After exclusion criteria were applied, a total of 108,273 unweighted observations were included in the final analysis. This represents an estimated 519,951 (95% confidence interval [CI]: 475,702 to 564,200) patients who underwent in-hospital catheter ablation procedures from 2000 to 2013. Among these patients, the annual number of ablation procedures increased by 2.5-fold from 18,096 in 2000 to 44,465 in 2013 (p = 0.002). More than one-half of the ablations were performed in low- and medium-volume hospitals (57.64%).

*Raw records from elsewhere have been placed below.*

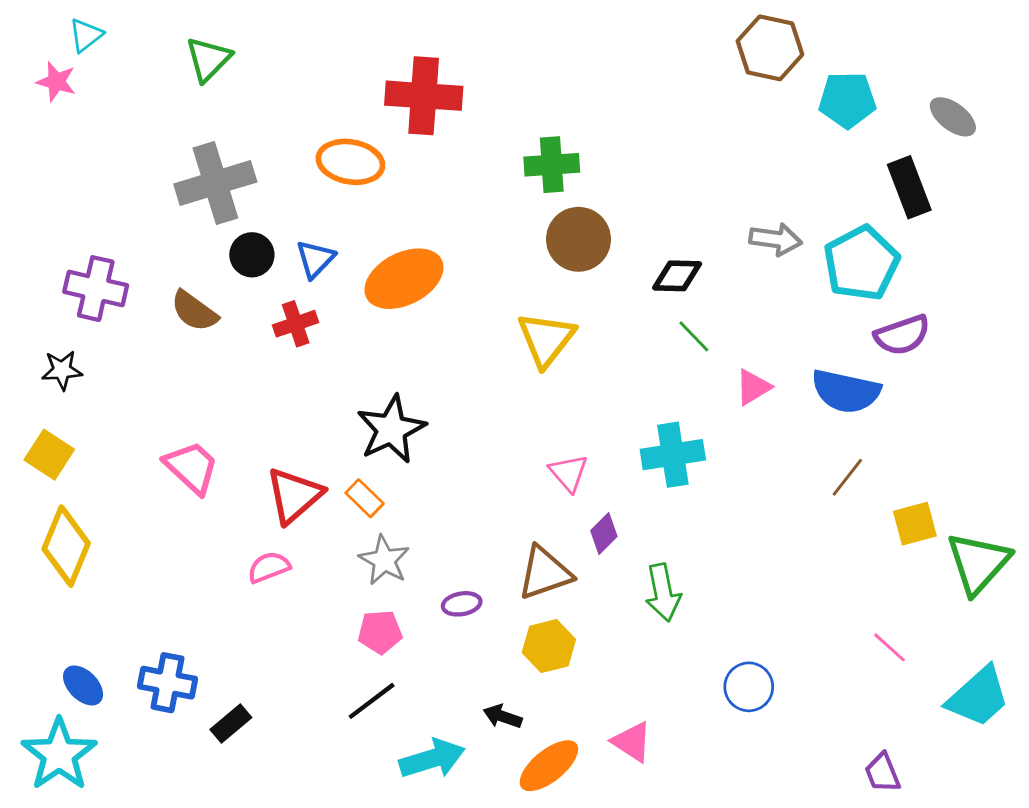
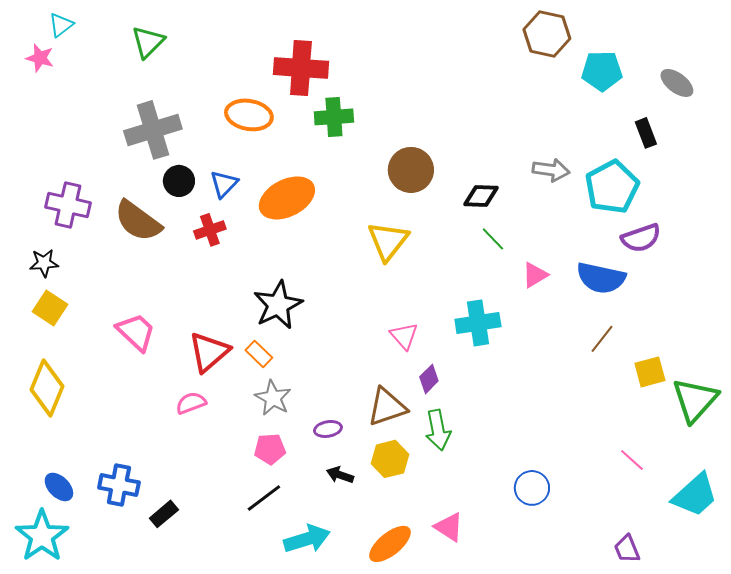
green cross: (552, 165) -> (334, 117), moved
black rectangle: (909, 187) -> (646, 133), size x0.7
brown semicircle: (194, 311) -> (138, 221), size x1.4
yellow square: (49, 455) -> (50, 308), moved
green arrow: (663, 593) -> (438, 430), moved
black arrow: (502, 716) -> (340, 475), moved

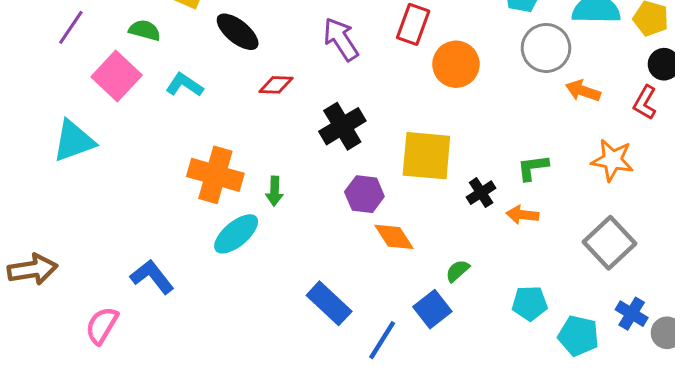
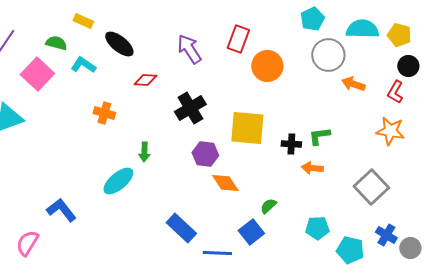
cyan L-shape: (184, 85) -> (83, 65), moved
orange star: (612, 160) -> (390, 131), moved
orange cross: (215, 175) -> (104, 113), moved, size x0.6
black cross: (481, 193) -> (291, 144), moved, turned 36
blue line: (382, 340) -> (217, 253), turned 60

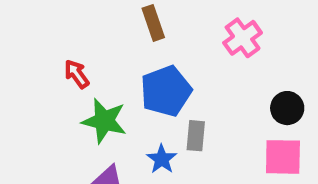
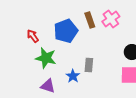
brown rectangle: (153, 23) -> (90, 20), moved
blue pentagon: (166, 91) -> (66, 31), moved

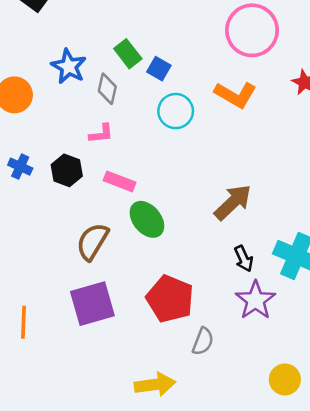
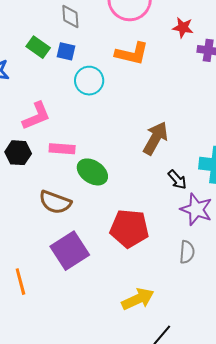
gray diamond: (107, 89) -> (70, 16), moved
pink L-shape: (101, 134) -> (36, 116), size x1.5
brown semicircle: (92, 242) -> (55, 202), turned -84
gray semicircle: (203, 341) -> (187, 252), moved

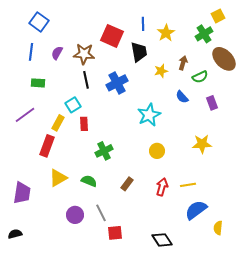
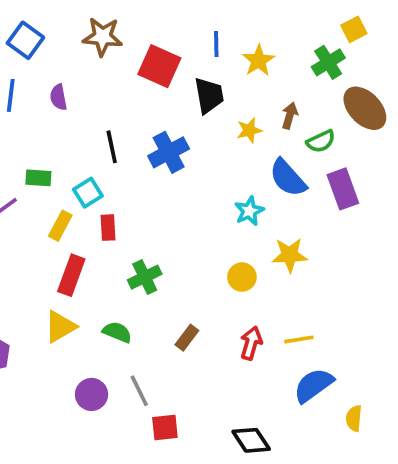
purple semicircle: (57, 53) -> (58, 97), turned -40
brown star: (84, 54) -> (103, 37), moved
green rectangle: (38, 83) -> (38, 178), moved
blue semicircle: (182, 97) -> (288, 178), size x1.6
purple rectangle: (212, 103) -> (343, 189), size x1.5
cyan star: (149, 115) -> (249, 211), moved, size x0.7
yellow star: (202, 144) -> (290, 255), moved
red rectangle: (47, 146) -> (71, 275), moved

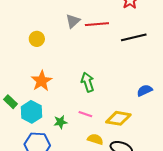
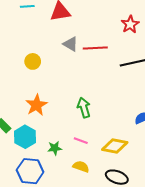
gray triangle: (73, 21) -> (71, 44), turned -49
yellow semicircle: (95, 139) -> (81, 167), moved

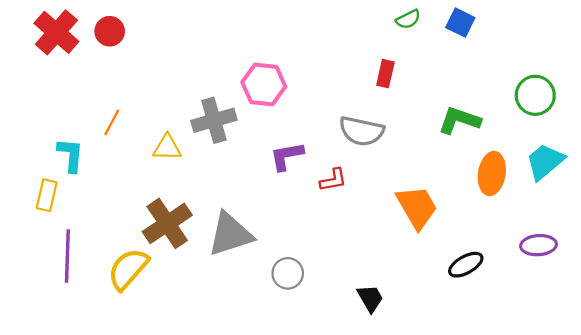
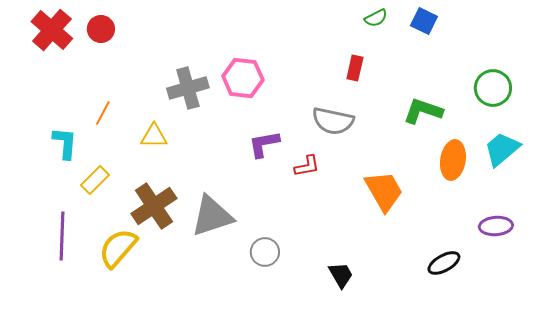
gray cross: (214, 120) -> (188, 88), moved
yellow rectangle: (47, 195) -> (95, 180), moved, turned 32
black ellipse: (466, 265) -> (444, 263), moved

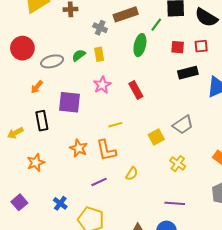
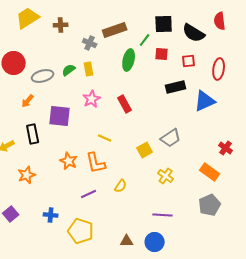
red square: (178, 47) -> (162, 54), moved
yellow line: (115, 125) -> (105, 138), turned 40
blue cross: (60, 203) -> (51, 215), turned -32

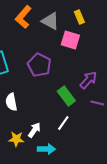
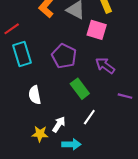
purple arrow: (88, 80) -> (105, 66), moved, turned -96
green rectangle: (66, 96) -> (80, 89), moved

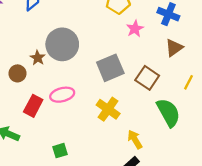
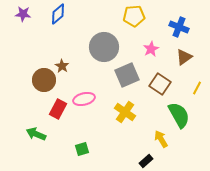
pink star: (135, 29) -> (151, 49), moved
gray circle: (62, 44) -> (104, 47), moved
brown circle: (17, 73) -> (44, 80), size x1.5
yellow arrow: (135, 139) -> (161, 139), moved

There was an increase in the estimated number of hospitals performing ablations from 156 in 2000 to 216 in 2011 (p = 0.002). The percentage of high-volume hospitals showed a 2.5-fold increase from 15.19% in 2000 to 53.9% in 2011 (p = 0.016). Overall, AF was the most common indication for catheter ablation during these years (n = 190,398; 36.62%), followed by SVT (n = 159,895; 30.75%) (Figure 1). The increase in the total number of inpatient ablation cases over the study period was primarily the result of the increase in AF ablation, a nearly 10-fold rise from 2,644 procedures in 2000 to 21,345 procedures in 2013 (p = 0.001). Significant increases were also seen in the annual number of inpatient ablation procedures for AFL and VT: AFL from 4,046 in 2000 to 10,465 in 2013; and VT from 1,951 in 2000 to 4,735 in 2013 (Figure 2).